What you will do: Where a line in the listing contains the string "Куплю", copy that line out.

◇ ◇ ◇ ◇ ◇

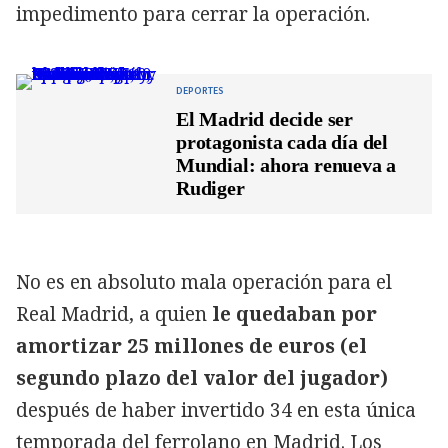
impedimento para cerrar la operación.
DEPORTES
El Madrid decide ser
protagonista cada día del
Mundial: ahora renueva a
Rudiger
No es en absoluto mala operación para el
Real Madrid, a quien
le quedaban por
amortizar 25 millones de euros (el
segundo plazo del valor del jugador)
después de haber invertido 34 en esta única
temporada del ferrolano en Madrid. Los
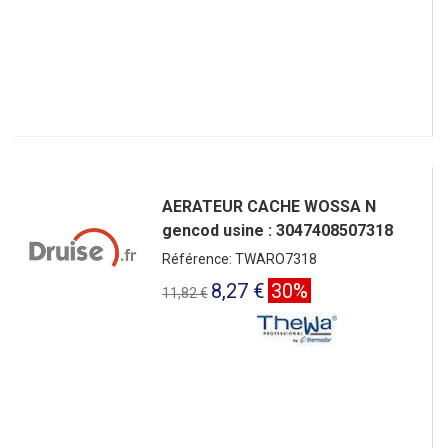
AERATEUR CACHE WOSSA N
gencod usine : 3047408507318
Référence: TWARO7318
8,27 €
30%
11,82 €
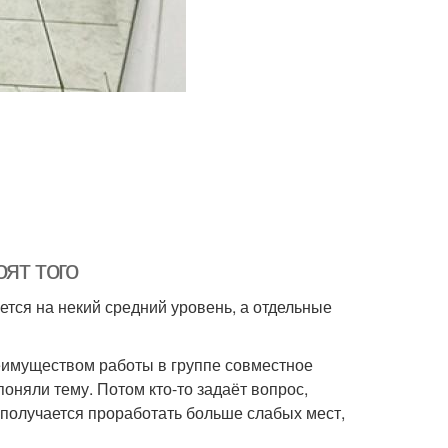
ят того
ется на некий средний уровень, а отдельные
еимуществом работы в группе совместное
оняли тему. Потом кто-то задаёт вопрос,
м получается проработать больше слабых мест,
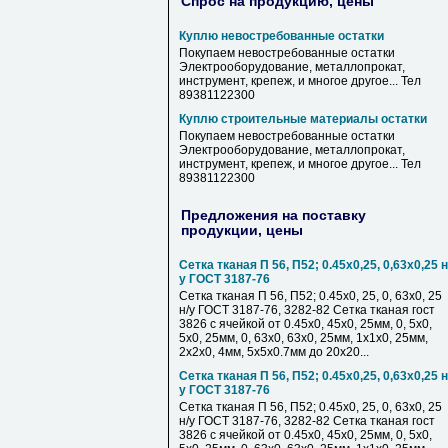
Спрос на продукцию, цены
Куплю невостребованные остатки
Покупаем невостребованные остатки
Электрооборудование, металлопрокат,
инструмент, крепеж, и многое другое... Тел
89381122300
Куплю строительные материалы остатки
Покупаем невостребованные остатки
Электрооборудование, металлопрокат,
инструмент, крепеж, и многое другое... Тел
89381122300
Предложения на поставку
продукции, цены
Сетка тканая П 56, П52; 0.45х0,25, 0,63х0,25 н
у ГОСТ 3187-76
Сетка тканая П 56, П52; 0.45х0, 25, 0, 63х0, 25
н/у ГОСТ 3187-76, 3282-82 Сетка тканая гост
3826 с ячейкой от 0.45х0, 45х0, 25мм, 0, 5х0,
5х0, 25мм, 0, 63х0, 63х0, 25мм, 1х1х0, 25мм,
2х2х0, 4мм, 5х5х0.7мм до 20х20...
Сетка тканая П 56, П52; 0.45х0,25, 0,63х0,25 н
у ГОСТ 3187-76
Сетка тканая П 56, П52; 0.45х0, 25, 0, 63х0, 25
н/у ГОСТ 3187-76, 3282-82 Сетка тканая гост
3826 с ячейкой от 0.45х0, 45х0, 25мм, 0, 5х0,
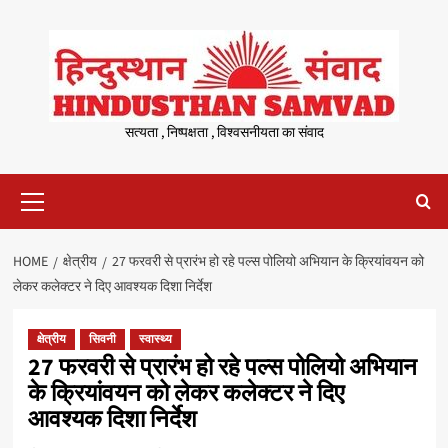
Skip
to
content
सत्यता , निष्पक्षता , विश्वसनीयता का संवाद
Primary
Menu
HOME
क्षेत्रीय
27 फरवरी से प्रारंभ हो रहे पल्स पोलियो अभियान के क्रियांवयन को
लेकर कलेक्टर ने दिए आवश्यक दिशा निर्देश
क्षेत्रीय
सिवनी
स्वास्थ्य
27 फरवरी से प्रारंभ हो रहे पल्स पोलियो अभियान
के क्रियांवयन को लेकर कलेक्टर ने दिए
आवश्यक दिशा निर्देश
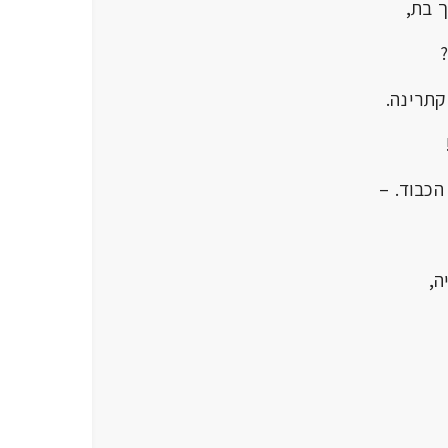
ך בת,
קתרינה.
 הכבוד. –
,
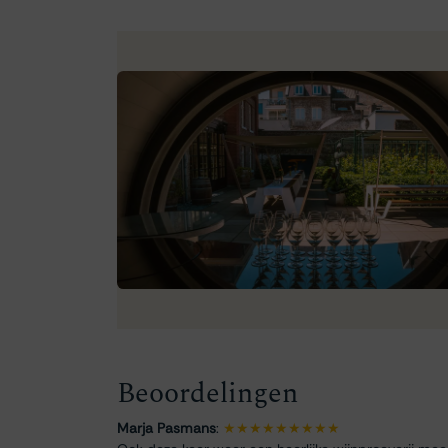
Beoordelingen
Marja Pasmans
:
★★★★★★★★★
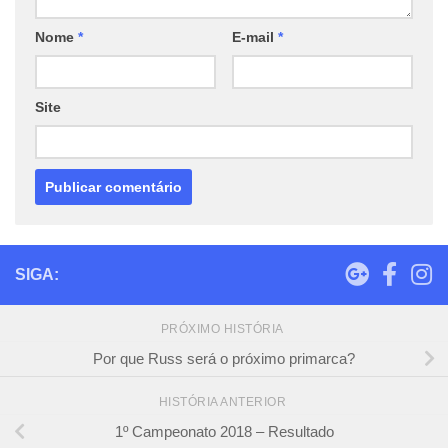
Nome
*
E-mail
*
Site
SIGA:
PRÓXIMO HISTÓRIA
Por que Russ será o próximo primarca?
HISTÓRIA ANTERIOR
1º Campeonato 2018 – Resultado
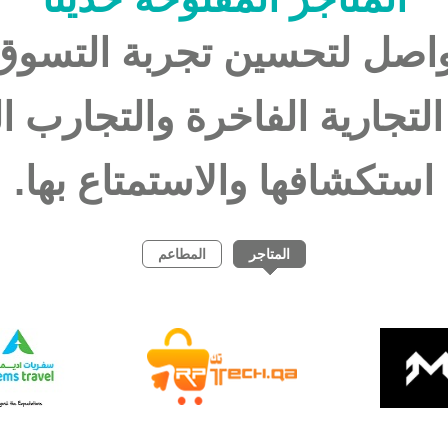
تواصل لتحسين تجربة التسو
التجارية الفاخرة والتجارب ا
استكشافها والاستمتاع بها.
المتاجر
المطاعم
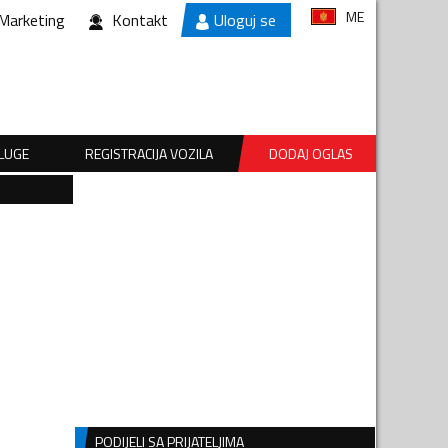
ME
Marketing
Kontakt
Uloguj se
SLUGE
REGISTRACIJA VOZILA
DODAJ OGLAS
PODIJELI SA PRIJATELJIMA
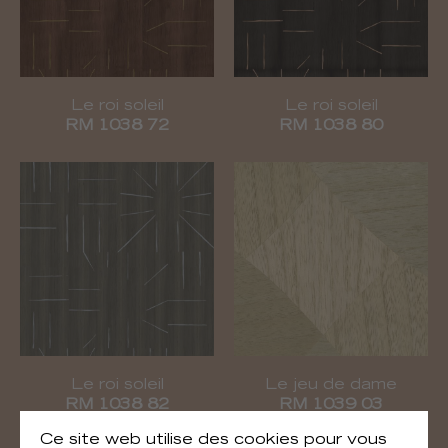
Le roi soleil
Le roi soleil
RM 1038 72
RM 1038 80
Le roi soleil
Le jeu de dame
RM 1038 82
RM 1039 03
Ce site web utilise des cookies pour vous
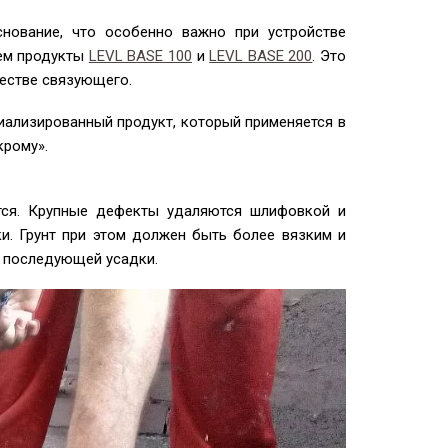
нование, что особенно важно при устройстве
аем продукты
LEVL BASE 100
и
LEVL BASE 200
. Это
естве связующего.
циализированный продукт, который применяется в
крому».
тся. Крупные дефекты удаляются шлифовкой и
и. Грунт при этом должен быть более вязким и
я последующей усадки.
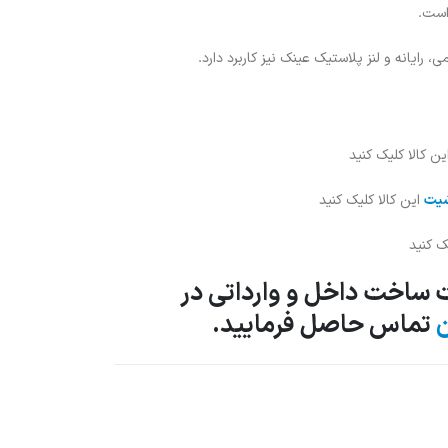
است.
رایانه و لنز پلاستیک عینک نیز کاربرد دارد.
ن کالا کلیک کنید
شیت
این کالا کلیک کنید
ات ساخت داخل و وارداتی در
ن
تماس حاصل فرمایید.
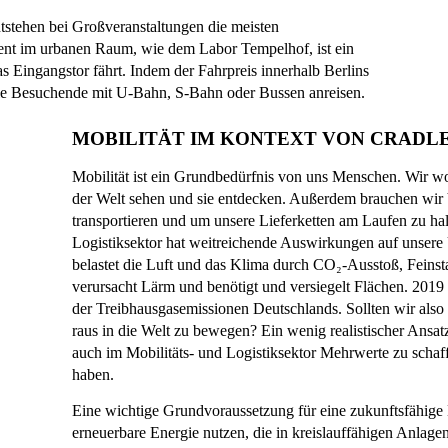
stehen bei Großveranstaltungen die meisten
ent im urbanen Raum, wie dem Labor Tempelhof, ist ein
s Eingangstor fährt. Indem der Fahrpreis innerhalb Berlins
iele Besuchende mit U-Bahn, S-Bahn oder Bussen anreisen.
MOBILITÄT IM KONTEXT VON CRADL
Mobilität ist ein Grundbedürfnis von uns Menschen. Wir w
der Welt sehen und sie entdecken. Außerdem brauchen wir
transportieren und um unsere Lieferketten am Laufen zu hal
Logistiksektor hat weitreichende Auswirkungen auf unsere
belastet die Luft und das Klima durch CO₂-Ausstoß, Feinst
verursacht Lärm und benötigt und versiegelt Flächen. 2019
der Treibhausgasemissionen Deutschlands. Sollten wir also l
raus in die Welt zu bewegen? Ein wenig realistischer Ansatz.
auch im Mobilitäts- und Logistiksektor Mehrwerte zu schaff
haben.
Eine wichtige Grundvoraussetzung für eine zukunftsfähige M
erneuerbare Energie nutzen, die in kreislauffähigen Anlag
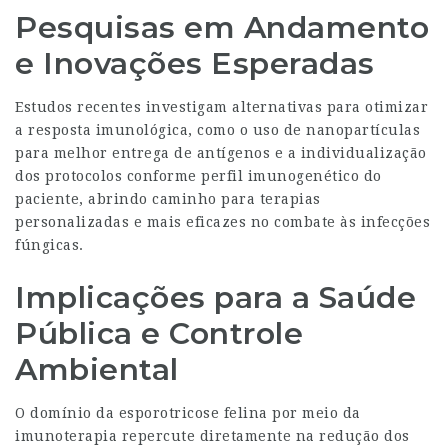
Pesquisas em Andamento
e Inovações Esperadas
Estudos recentes investigam alternativas para otimizar
a resposta imunológica, como o uso de nanopartículas
para melhor entrega de antígenos e a individualização
dos protocolos conforme perfil imunogenético do
paciente, abrindo caminho para terapias
personalizadas e mais eficazes no combate às infecções
fúngicas.
Implicações para a Saúde
Pública e Controle
Ambiental
O domínio da esporotricose felina por meio da
imunoterapia repercute diretamente na redução dos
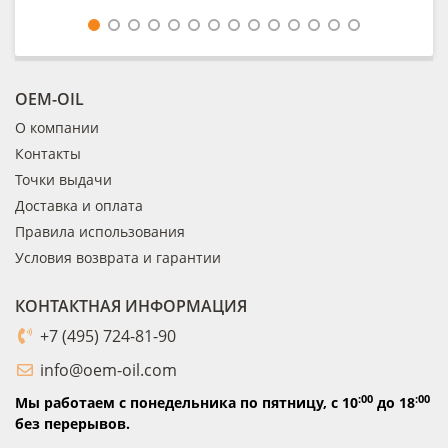
OEM-OIL
О компании
Контакты
Точки выдачи
Доставка и оплата
Правила использования
Условия возврата и гарантии
КОНТАКТНАЯ ИНФОРМАЦИЯ
+7 (495) 724-81-90
info@oem-oil.com
:00
:00
Мы работаем с понедельника по пятницу,
с 10
до 18
без перерывов.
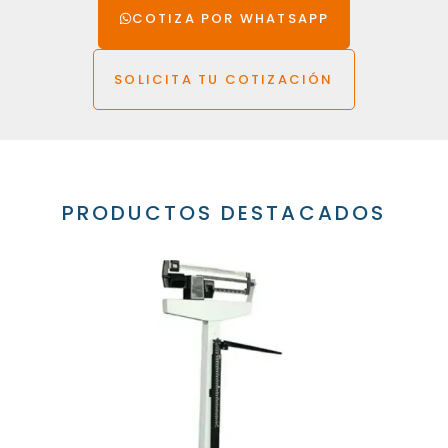
COTIZA POR WHATSAPP
SOLICITA TU COTIZACIÓN
PRODUCTOS DESTACADOS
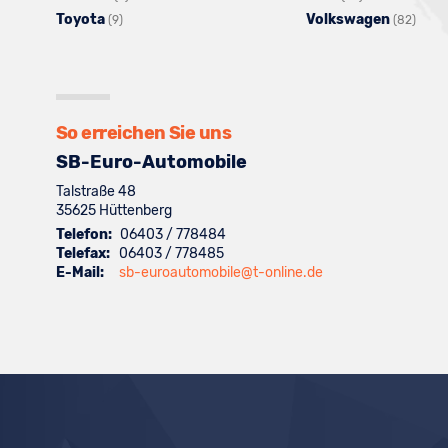
Toyota
anzeigen
Alle
von
Fahrzeuge
Hyundai
Volkswagen
anzeigen
Jeep
Fahrzeuge
von
Alle
(9)
(82)
Fahrzeuge
Nissan
von
anzeigen
anzeigen
von
Omoda
Fahr
von
anzeigen
Renault
Seat
anzeigen
von
Toyota
anzeigen
anzeigen
Volk
anzeigen
anze
So erreichen Sie uns
SB-Euro-Automobile
Talstraße 48
35625
Hüttenberg
Telefon:
06403 / 778484
Telefax:
06403 / 778485
E-Mail:
sb-euroautomobile@t-online.de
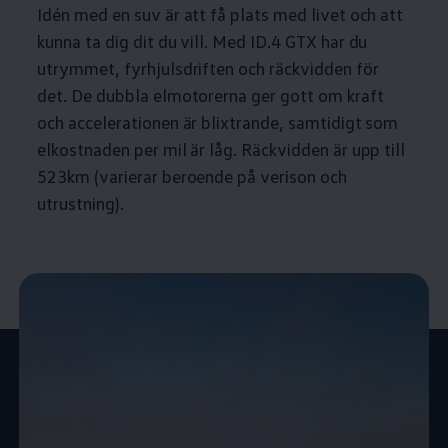
Idén med en suv är att få plats med livet och att
kunna ta dig dit du vill. Med ID.4 GTX har du
utrymmet, fyrhjulsdriften och räckvidden för
det. De dubbla elmotorerna ger gott om kraft
och accelerationen är blixtrande, samtidigt som
elkostnaden per mil är låg. Räckvidden är upp till
523km (varierar beroende på verison och
utrustning).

◇ ◇ ◇ ◇ ◇

Task result:
Куплю невостребованные остатки
Куплю строительные материалы остатки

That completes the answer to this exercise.